> _What needs to be done_
Rewrite the listing from its first line through the line containing "State: 3 h 41 min", replacing every "Item spec" with "Entry spec" and changing nothing else.

> _Data records_
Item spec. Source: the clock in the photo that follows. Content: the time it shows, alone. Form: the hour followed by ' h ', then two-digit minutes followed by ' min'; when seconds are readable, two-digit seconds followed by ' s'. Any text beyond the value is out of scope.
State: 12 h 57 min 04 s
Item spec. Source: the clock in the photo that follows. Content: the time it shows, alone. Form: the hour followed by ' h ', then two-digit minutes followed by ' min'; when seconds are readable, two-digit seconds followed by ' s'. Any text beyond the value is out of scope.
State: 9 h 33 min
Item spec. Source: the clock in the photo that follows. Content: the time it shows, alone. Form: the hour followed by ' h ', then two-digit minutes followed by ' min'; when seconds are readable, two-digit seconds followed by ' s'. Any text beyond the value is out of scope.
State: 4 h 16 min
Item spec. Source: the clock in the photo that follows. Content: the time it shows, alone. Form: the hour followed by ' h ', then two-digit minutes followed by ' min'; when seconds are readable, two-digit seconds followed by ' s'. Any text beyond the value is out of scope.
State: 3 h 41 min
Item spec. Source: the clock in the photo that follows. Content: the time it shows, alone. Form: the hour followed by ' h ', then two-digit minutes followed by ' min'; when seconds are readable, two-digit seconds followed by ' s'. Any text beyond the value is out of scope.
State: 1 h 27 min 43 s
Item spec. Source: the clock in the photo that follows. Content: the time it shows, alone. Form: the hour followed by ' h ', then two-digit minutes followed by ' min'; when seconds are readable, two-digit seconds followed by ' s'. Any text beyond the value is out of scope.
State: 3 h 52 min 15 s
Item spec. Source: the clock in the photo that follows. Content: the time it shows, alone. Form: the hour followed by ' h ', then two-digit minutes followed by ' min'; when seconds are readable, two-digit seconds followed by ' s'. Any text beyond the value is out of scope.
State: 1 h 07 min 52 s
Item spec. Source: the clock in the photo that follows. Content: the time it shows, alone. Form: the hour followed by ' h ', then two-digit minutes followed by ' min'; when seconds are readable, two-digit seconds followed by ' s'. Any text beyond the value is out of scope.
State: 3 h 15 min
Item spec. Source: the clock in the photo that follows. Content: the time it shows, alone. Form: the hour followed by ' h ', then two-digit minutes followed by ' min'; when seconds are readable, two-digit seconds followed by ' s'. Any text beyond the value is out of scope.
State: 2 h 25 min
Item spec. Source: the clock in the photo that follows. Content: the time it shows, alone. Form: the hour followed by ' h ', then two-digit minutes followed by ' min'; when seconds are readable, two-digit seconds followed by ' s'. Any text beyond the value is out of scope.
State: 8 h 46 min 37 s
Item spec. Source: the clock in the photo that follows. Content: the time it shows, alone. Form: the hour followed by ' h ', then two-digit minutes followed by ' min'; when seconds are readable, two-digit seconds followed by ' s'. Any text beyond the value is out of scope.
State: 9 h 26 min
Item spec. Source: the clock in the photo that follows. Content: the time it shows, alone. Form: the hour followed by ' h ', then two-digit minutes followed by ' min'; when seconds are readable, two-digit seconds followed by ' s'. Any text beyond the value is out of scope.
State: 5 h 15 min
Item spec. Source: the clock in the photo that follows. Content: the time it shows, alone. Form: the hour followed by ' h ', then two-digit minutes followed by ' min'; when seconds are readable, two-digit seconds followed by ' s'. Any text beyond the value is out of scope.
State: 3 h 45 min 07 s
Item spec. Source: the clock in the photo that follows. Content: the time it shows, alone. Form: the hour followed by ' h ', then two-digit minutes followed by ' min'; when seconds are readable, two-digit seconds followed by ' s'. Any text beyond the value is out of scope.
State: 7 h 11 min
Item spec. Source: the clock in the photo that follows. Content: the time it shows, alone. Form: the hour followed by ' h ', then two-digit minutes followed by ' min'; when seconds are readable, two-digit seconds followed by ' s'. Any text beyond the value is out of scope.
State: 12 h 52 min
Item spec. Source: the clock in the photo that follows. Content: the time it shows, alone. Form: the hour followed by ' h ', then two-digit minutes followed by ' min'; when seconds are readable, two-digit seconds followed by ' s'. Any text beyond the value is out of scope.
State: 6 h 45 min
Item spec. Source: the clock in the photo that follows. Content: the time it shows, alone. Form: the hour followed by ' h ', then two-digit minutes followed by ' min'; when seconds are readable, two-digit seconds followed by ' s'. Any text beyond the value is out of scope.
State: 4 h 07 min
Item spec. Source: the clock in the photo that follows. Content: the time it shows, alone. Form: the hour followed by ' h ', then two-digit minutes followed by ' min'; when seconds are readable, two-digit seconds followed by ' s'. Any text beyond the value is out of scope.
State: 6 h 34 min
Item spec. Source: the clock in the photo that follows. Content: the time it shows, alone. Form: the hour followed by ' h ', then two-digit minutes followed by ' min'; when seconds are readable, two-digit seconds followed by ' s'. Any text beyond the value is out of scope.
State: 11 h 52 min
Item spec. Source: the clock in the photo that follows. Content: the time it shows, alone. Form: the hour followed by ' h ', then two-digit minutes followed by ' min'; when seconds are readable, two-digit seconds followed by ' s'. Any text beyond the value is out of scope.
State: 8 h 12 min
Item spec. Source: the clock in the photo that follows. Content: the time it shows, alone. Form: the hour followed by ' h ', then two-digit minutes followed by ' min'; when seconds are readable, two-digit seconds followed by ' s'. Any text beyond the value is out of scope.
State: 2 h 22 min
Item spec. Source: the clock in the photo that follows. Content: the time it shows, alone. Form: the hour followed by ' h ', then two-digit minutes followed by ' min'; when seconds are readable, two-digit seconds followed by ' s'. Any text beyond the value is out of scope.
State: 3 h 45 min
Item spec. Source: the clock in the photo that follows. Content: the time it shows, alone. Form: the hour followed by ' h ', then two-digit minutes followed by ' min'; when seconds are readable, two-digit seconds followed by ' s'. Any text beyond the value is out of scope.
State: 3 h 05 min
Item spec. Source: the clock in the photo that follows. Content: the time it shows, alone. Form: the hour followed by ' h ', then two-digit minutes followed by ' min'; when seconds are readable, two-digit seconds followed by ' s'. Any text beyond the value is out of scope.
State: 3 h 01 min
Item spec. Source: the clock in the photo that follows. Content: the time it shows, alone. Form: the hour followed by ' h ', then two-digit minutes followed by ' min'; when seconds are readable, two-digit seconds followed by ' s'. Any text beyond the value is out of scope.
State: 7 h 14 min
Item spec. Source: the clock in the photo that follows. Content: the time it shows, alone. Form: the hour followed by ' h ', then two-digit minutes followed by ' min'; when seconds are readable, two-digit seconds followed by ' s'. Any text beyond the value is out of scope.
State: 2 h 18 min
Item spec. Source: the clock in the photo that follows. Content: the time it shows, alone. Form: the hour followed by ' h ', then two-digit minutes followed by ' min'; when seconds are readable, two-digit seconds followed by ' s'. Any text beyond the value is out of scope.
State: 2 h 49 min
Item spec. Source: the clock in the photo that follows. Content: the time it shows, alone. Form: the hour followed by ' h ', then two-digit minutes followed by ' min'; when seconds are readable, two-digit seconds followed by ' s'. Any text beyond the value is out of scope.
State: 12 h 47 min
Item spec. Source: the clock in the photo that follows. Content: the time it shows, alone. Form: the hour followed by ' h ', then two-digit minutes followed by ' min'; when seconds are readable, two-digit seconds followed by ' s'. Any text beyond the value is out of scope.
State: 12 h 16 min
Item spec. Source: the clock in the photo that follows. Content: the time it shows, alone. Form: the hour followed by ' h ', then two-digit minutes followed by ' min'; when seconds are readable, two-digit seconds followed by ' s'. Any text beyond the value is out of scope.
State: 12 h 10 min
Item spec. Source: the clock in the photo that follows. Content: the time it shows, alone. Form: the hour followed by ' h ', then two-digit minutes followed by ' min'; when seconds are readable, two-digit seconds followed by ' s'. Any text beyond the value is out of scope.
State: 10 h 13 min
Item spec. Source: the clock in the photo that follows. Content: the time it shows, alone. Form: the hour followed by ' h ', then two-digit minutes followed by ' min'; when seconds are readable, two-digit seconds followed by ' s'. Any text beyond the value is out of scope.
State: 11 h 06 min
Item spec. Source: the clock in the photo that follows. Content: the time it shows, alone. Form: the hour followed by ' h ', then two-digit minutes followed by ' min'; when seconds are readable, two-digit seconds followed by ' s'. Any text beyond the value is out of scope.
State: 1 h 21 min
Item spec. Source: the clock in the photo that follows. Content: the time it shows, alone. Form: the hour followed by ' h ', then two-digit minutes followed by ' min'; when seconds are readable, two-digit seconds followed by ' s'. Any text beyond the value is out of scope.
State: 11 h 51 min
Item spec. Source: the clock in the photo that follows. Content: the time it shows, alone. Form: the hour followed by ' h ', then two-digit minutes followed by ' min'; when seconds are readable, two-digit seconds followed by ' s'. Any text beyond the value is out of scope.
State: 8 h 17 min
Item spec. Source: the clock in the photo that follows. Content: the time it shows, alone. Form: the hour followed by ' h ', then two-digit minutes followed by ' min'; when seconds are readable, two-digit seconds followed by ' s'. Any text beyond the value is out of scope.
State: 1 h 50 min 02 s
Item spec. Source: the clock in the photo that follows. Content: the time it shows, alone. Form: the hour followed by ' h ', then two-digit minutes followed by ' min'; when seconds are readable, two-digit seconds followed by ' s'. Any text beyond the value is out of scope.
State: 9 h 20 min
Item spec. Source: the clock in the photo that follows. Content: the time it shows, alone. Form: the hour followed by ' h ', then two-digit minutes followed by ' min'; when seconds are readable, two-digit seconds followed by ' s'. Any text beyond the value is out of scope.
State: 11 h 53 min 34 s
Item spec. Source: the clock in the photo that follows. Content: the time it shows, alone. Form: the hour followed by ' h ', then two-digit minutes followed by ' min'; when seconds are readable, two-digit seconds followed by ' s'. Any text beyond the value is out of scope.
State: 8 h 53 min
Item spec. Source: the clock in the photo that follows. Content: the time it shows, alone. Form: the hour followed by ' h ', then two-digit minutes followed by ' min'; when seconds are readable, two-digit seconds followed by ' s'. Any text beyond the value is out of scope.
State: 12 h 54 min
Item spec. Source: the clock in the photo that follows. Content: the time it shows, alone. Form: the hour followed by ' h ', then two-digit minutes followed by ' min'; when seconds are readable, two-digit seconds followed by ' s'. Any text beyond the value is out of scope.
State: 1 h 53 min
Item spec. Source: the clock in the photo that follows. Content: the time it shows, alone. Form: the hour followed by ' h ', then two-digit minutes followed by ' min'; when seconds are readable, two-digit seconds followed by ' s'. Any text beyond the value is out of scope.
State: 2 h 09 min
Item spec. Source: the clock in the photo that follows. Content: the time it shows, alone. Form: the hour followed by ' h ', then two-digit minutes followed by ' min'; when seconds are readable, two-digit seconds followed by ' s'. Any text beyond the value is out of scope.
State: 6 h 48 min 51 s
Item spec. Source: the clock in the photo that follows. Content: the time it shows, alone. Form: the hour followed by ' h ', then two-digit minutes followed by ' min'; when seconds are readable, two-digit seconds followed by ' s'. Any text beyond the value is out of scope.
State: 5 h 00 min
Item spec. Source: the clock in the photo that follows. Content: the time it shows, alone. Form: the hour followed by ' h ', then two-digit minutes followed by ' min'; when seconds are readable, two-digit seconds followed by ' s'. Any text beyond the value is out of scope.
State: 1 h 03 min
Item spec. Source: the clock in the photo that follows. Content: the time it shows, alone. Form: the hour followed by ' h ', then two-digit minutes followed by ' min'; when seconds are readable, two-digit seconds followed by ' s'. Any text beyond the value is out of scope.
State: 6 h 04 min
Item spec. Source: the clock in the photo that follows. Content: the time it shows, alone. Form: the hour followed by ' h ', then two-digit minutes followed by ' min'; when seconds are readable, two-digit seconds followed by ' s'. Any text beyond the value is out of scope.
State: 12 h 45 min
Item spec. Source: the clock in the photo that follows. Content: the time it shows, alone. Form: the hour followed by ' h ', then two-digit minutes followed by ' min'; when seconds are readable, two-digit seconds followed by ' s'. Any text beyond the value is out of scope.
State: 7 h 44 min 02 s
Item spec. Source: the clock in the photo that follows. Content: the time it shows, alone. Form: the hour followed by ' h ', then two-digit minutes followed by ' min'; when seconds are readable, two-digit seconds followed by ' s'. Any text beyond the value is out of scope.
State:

> _Task response_
Entry spec. Source: the clock in the photo that follows. Content: the time it shows, alone. Form: the hour followed by ' h ', then two-digit minutes followed by ' min'; when seconds are readable, two-digit seconds followed by ' s'. Any text beyond the value is out of scope.
State: 12 h 57 min 04 s
Entry spec. Source: the clock in the photo that follows. Content: the time it shows, alone. Form: the hour followed by ' h ', then two-digit minutes followed by ' min'; when seconds are readable, two-digit seconds followed by ' s'. Any text beyond the value is out of scope.
State: 9 h 33 min
Entry spec. Source: the clock in the photo that follows. Content: the time it shows, alone. Form: the hour followed by ' h ', then two-digit minutes followed by ' min'; when seconds are readable, two-digit seconds followed by ' s'. Any text beyond the value is out of scope.
State: 4 h 16 min
Entry spec. Source: the clock in the photo that follows. Content: the time it shows, alone. Form: the hour followed by ' h ', then two-digit minutes followed by ' min'; when seconds are readable, two-digit seconds followed by ' s'. Any text beyond the value is out of scope.
State: 3 h 41 min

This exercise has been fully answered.